= Recorded information =
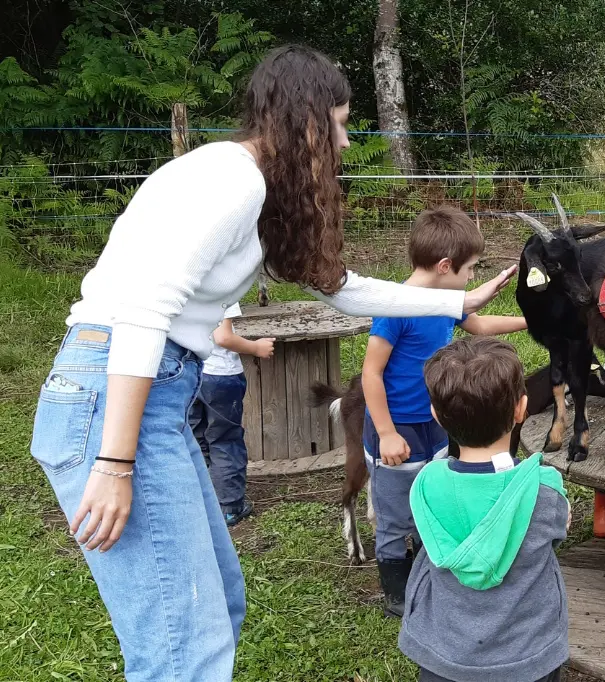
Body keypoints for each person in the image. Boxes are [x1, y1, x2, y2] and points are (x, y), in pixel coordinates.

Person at [27, 45, 515, 682]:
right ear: (308, 123)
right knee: (183, 647)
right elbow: (142, 313)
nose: (343, 143)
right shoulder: (233, 182)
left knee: (217, 608)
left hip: (148, 396)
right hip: (116, 394)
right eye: (338, 124)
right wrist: (115, 462)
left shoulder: (259, 194)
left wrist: (457, 301)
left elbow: (345, 288)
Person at [362, 205, 527, 617]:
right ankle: (396, 591)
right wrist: (385, 433)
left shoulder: (445, 300)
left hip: (435, 421)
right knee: (395, 511)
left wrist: (533, 322)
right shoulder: (394, 308)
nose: (472, 277)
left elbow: (481, 326)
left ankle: (426, 566)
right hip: (397, 427)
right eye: (470, 269)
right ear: (445, 265)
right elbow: (371, 372)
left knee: (430, 495)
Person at [399, 336, 570, 682]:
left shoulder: (426, 485)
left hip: (444, 654)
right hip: (528, 657)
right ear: (521, 409)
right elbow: (556, 533)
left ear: (436, 415)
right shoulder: (544, 488)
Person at [189, 304, 274, 527]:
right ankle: (230, 507)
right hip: (220, 375)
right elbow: (223, 337)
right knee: (225, 440)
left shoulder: (181, 284)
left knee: (196, 439)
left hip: (189, 373)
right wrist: (255, 347)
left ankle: (202, 500)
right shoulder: (222, 288)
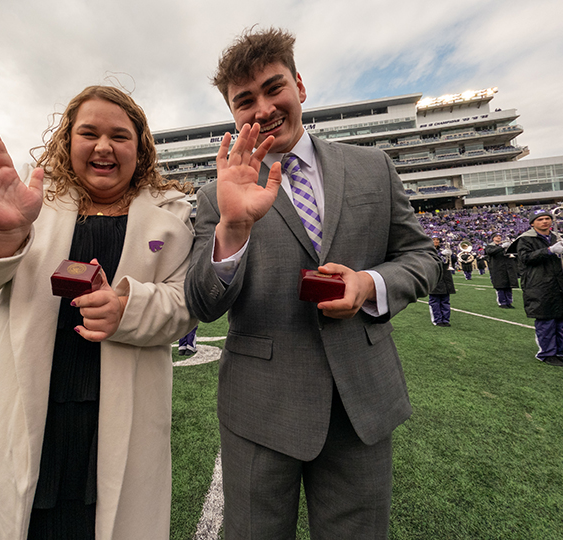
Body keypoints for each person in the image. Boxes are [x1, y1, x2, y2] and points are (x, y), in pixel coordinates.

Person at [184, 28, 439, 538]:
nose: (262, 108)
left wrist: (369, 284)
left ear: (299, 86)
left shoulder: (373, 169)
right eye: (245, 100)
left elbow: (422, 257)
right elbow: (202, 304)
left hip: (361, 400)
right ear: (233, 113)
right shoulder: (218, 193)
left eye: (274, 88)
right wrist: (234, 228)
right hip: (260, 405)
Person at [0, 85, 195, 539]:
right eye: (88, 133)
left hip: (121, 411)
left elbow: (185, 307)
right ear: (67, 140)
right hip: (26, 403)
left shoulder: (171, 214)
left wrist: (127, 309)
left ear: (141, 147)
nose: (103, 146)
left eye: (119, 135)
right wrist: (4, 233)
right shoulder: (32, 199)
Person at [508, 209, 563, 367]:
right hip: (539, 282)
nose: (545, 221)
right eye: (540, 219)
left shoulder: (556, 237)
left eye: (547, 218)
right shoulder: (525, 239)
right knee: (546, 320)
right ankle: (547, 353)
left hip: (560, 281)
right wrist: (549, 250)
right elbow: (525, 258)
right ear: (532, 223)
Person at [486, 234, 518, 308]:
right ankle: (502, 302)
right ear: (493, 238)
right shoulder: (490, 246)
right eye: (497, 236)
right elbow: (490, 252)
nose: (499, 237)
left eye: (500, 236)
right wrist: (502, 247)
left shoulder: (504, 247)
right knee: (500, 286)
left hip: (507, 268)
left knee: (508, 286)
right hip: (497, 269)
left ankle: (509, 302)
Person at [428, 237, 455, 326]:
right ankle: (437, 320)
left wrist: (451, 255)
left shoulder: (444, 250)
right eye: (434, 240)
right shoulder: (426, 250)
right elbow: (430, 261)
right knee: (435, 301)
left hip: (446, 277)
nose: (436, 242)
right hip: (434, 277)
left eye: (438, 240)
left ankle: (446, 320)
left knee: (445, 301)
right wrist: (440, 254)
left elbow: (453, 261)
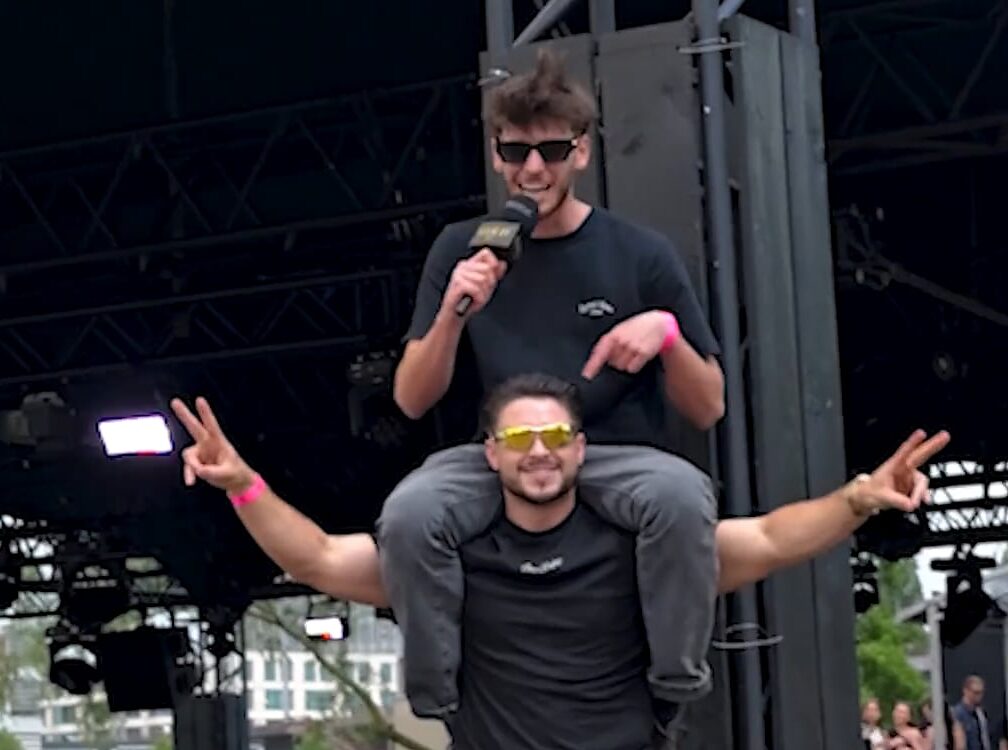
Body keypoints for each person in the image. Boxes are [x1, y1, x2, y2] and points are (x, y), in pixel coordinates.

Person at [170, 374, 949, 748]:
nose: (537, 452)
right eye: (518, 438)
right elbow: (315, 559)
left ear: (582, 449)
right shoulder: (447, 558)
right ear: (489, 454)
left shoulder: (644, 548)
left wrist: (861, 497)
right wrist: (242, 485)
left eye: (553, 438)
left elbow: (772, 539)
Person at [381, 47, 726, 720]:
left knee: (683, 498)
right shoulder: (462, 247)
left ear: (582, 152)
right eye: (516, 152)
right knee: (409, 514)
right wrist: (454, 311)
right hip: (506, 451)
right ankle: (434, 697)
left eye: (551, 151)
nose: (533, 169)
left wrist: (666, 334)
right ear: (495, 155)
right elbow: (410, 399)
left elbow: (708, 406)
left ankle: (675, 684)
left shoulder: (639, 252)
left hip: (609, 450)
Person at [952, 676, 992, 750]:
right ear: (965, 691)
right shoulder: (958, 713)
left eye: (981, 692)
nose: (979, 696)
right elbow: (959, 744)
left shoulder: (981, 712)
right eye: (976, 693)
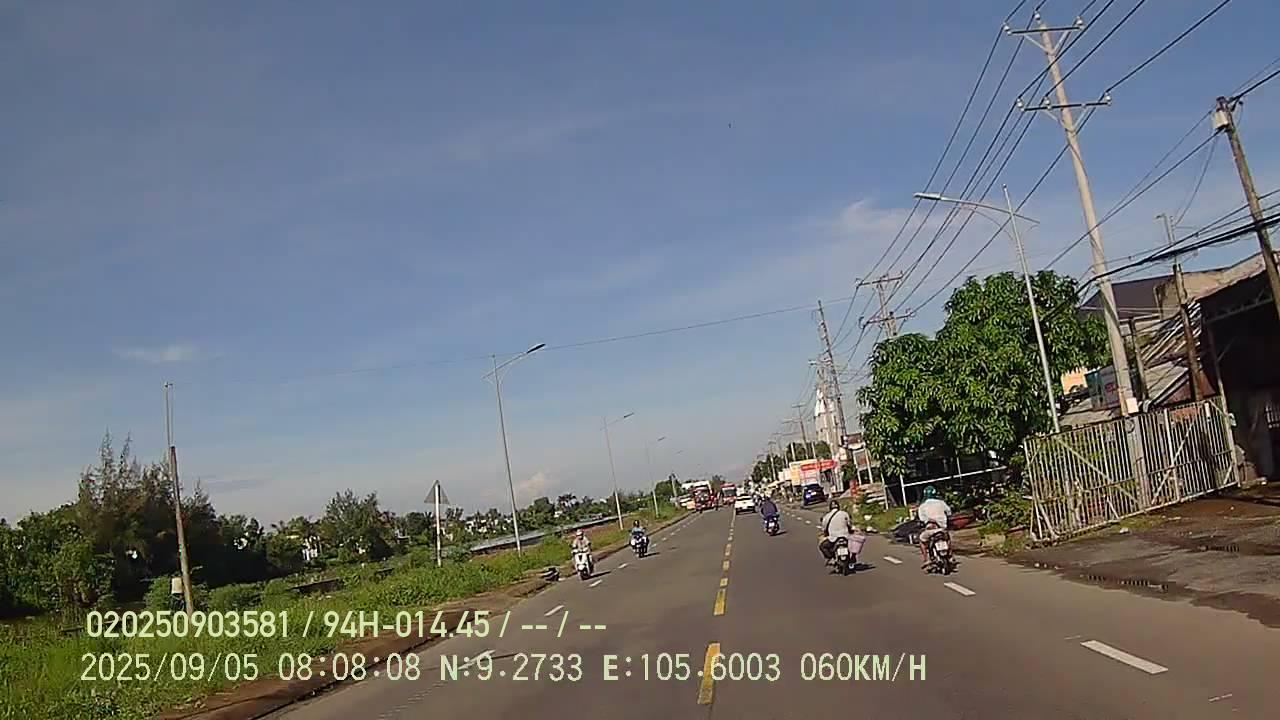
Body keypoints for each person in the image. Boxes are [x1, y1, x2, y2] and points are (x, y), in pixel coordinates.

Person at [916, 485, 953, 567]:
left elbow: (922, 519)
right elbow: (949, 512)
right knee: (947, 538)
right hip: (942, 528)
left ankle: (927, 559)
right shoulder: (941, 503)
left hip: (930, 529)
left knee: (922, 540)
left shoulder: (922, 506)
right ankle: (950, 555)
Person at [818, 499, 856, 563]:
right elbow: (849, 524)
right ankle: (853, 557)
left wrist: (824, 533)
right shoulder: (844, 513)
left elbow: (824, 528)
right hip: (845, 536)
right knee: (854, 544)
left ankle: (831, 558)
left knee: (822, 546)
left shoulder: (826, 516)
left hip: (833, 538)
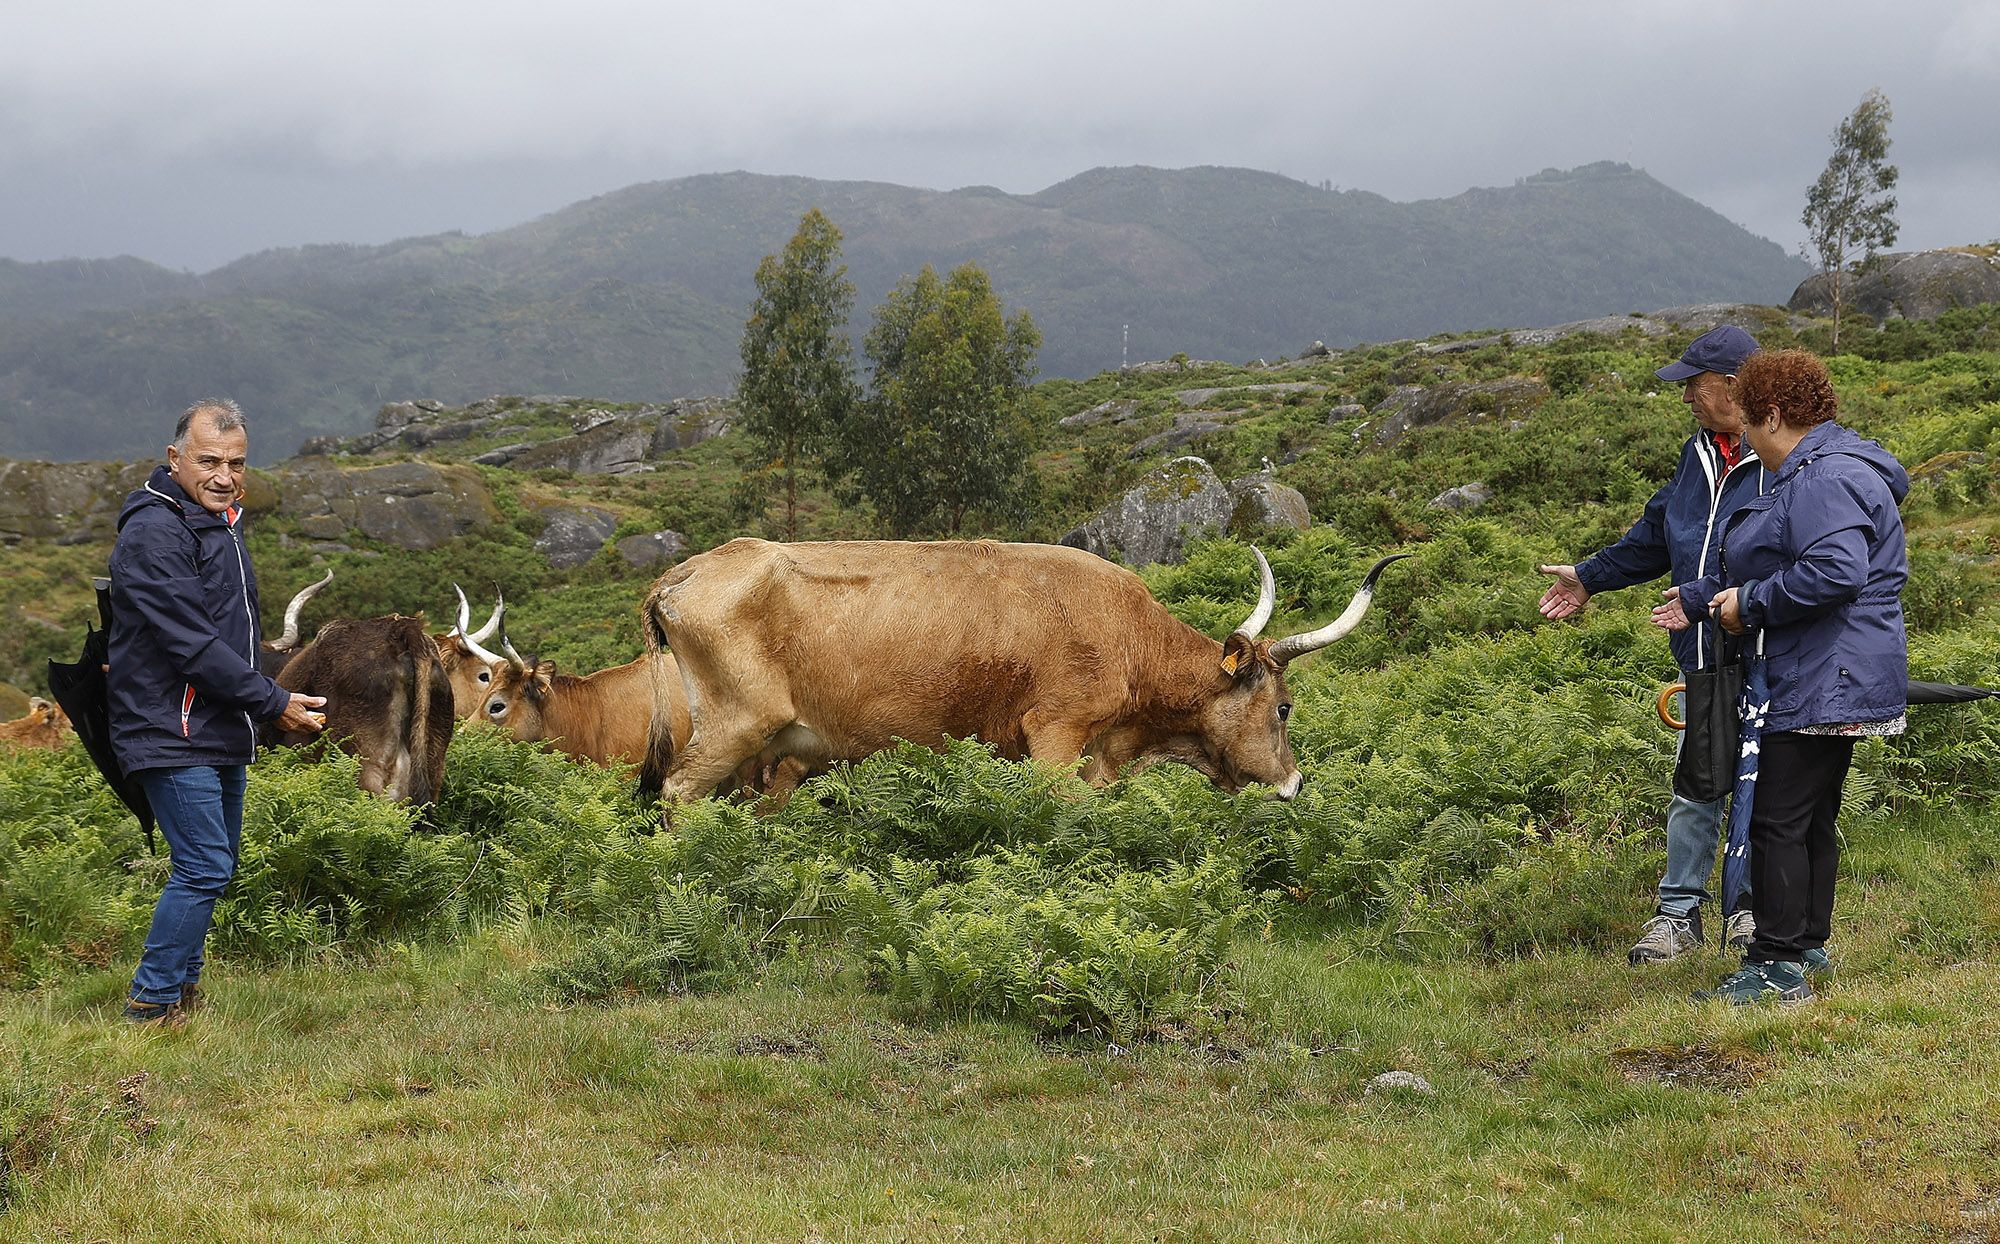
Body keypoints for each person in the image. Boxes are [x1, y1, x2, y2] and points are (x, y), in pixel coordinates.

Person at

= Goal of the exercise =
Could you output every record above exactly as it appears, without the pictures?

= Exercise output =
Body keypoints for each person in the image. Boxes are [x1, y1, x2, y2] and points are (x, y), in pixel coordinates.

Person at [27, 45, 515, 682]:
right ear: (308, 123)
right knee: (183, 647)
right elbow: (142, 313)
nose: (343, 143)
right shoulder: (233, 182)
left knee: (217, 608)
left hip: (148, 396)
right hip: (116, 394)
right eye: (338, 124)
right wrist: (115, 462)
left shoulder: (259, 194)
left wrist: (457, 301)
left elbow: (345, 288)
Person at [362, 205, 527, 617]:
right ankle: (396, 591)
right wrist: (385, 433)
left shoulder: (445, 300)
left hip: (435, 421)
right knee: (395, 511)
left wrist: (533, 322)
right shoulder: (394, 308)
nose: (472, 277)
left elbow: (481, 326)
left ankle: (426, 566)
right hip: (397, 427)
right eye: (470, 269)
right ear: (445, 265)
right elbow: (371, 372)
left knee: (430, 495)
Person at [399, 336, 570, 682]:
left shoulder: (426, 485)
left hip: (444, 654)
right hip: (528, 657)
right ear: (521, 409)
right elbow: (556, 533)
left ear: (436, 415)
right shoulder: (544, 488)
Person at [189, 304, 274, 527]:
right ankle: (230, 507)
right hip: (220, 375)
right elbow: (223, 337)
right knee: (225, 440)
left shoulder: (181, 284)
left knee: (196, 439)
left hip: (189, 373)
right wrist: (255, 347)
left ankle: (202, 500)
right shoulder: (222, 288)
Body keypoints for each person in the image. Boxes are [x1, y1, x2, y2] and points are (x, y), in pixel coordinates.

Person at [184, 28, 439, 538]:
nose: (262, 108)
left wrist: (369, 284)
left ear: (299, 86)
left shoulder: (373, 169)
right eye: (245, 100)
left elbow: (422, 257)
right elbow: (202, 304)
left hip: (361, 400)
right ear: (233, 113)
right shoulder: (218, 193)
left eye: (274, 88)
right wrist: (234, 228)
right hip: (260, 405)
Person at [0, 85, 195, 539]:
right eye: (88, 133)
left hip: (121, 411)
left elbow: (185, 307)
right ear: (67, 140)
right hip: (26, 403)
left shoulder: (171, 214)
left wrist: (127, 309)
left ear: (141, 147)
nose: (103, 146)
left eye: (119, 135)
right wrist: (4, 233)
right shoulder: (32, 199)
Person at [508, 209, 563, 367]:
right hip: (539, 282)
nose: (545, 221)
right eye: (540, 219)
left shoulder: (556, 237)
left eye: (547, 218)
right shoulder: (525, 239)
right knee: (546, 320)
right ankle: (547, 353)
left hip: (560, 281)
right wrist: (549, 250)
right elbow: (525, 258)
right ear: (532, 223)
Person at [486, 234, 518, 308]:
right ankle: (502, 302)
right ear: (493, 238)
right shoulder: (490, 246)
right eye: (497, 236)
right elbow: (490, 252)
nose: (499, 237)
left eye: (500, 236)
right wrist: (502, 247)
left shoulder: (504, 247)
right knee: (500, 286)
left hip: (507, 268)
left knee: (508, 286)
right hip: (497, 269)
left ankle: (509, 302)
Person at [428, 237, 455, 326]:
right ankle: (437, 320)
left wrist: (451, 255)
left shoulder: (444, 250)
right eye: (434, 240)
right shoulder: (426, 250)
right elbow: (430, 261)
right knee: (435, 301)
left hip: (446, 277)
nose: (436, 242)
right hip: (434, 277)
left eye: (438, 240)
left ankle: (446, 320)
left knee: (445, 301)
right wrist: (440, 254)
left elbow: (453, 261)
Body keypoints for each person in the image. Boxes are [x1, y1, x2, y2] and points are (x, y), in pixel coordinates.

Person at [170, 374, 949, 748]:
nose: (537, 452)
right eye: (518, 438)
right elbow: (315, 559)
left ear: (582, 449)
right shoulder: (447, 558)
right ear: (489, 454)
left shoulder: (644, 548)
left wrist: (861, 497)
right wrist: (242, 485)
left eye: (553, 438)
left elbow: (772, 539)
Person at [381, 47, 726, 720]:
left knee: (683, 498)
right shoulder: (462, 247)
left ear: (582, 152)
right eye: (516, 152)
right knee: (409, 514)
right wrist: (454, 311)
right hip: (506, 451)
right ankle: (434, 697)
left eye: (551, 151)
nose: (533, 169)
left wrist: (666, 334)
right ear: (495, 155)
right elbow: (410, 399)
left elbow: (708, 406)
left ankle: (675, 684)
left shoulder: (639, 252)
left hip: (609, 450)
Person at [952, 676, 992, 750]:
right ear: (965, 691)
right shoulder: (958, 713)
left eye: (981, 692)
nose: (979, 696)
right elbow: (959, 744)
left shoulder: (981, 712)
right eye: (976, 693)
Body keypoints for each person in the image. Boxes are [x1, y1, x2, y2] and points are (x, y), in pixel coordinates.

Person at [916, 485, 953, 567]:
left elbow: (922, 519)
right elbow: (949, 512)
right knee: (947, 538)
right hip: (942, 528)
left ankle: (927, 559)
right shoulder: (941, 503)
left hip: (930, 529)
left knee: (922, 540)
left shoulder: (922, 506)
right ankle: (950, 555)
Person at [818, 499, 856, 563]:
right elbow: (849, 524)
right ankle: (853, 557)
left wrist: (824, 533)
right shoulder: (844, 513)
left elbow: (824, 528)
right hip: (845, 536)
right knee: (854, 544)
left ankle: (831, 558)
left knee: (822, 546)
left shoulder: (826, 516)
left hip: (833, 538)
Body keypoints for each person in the image. Boxes are [x1, y1, x2, y2] and points are (x, y), in pixel coordinates.

Person at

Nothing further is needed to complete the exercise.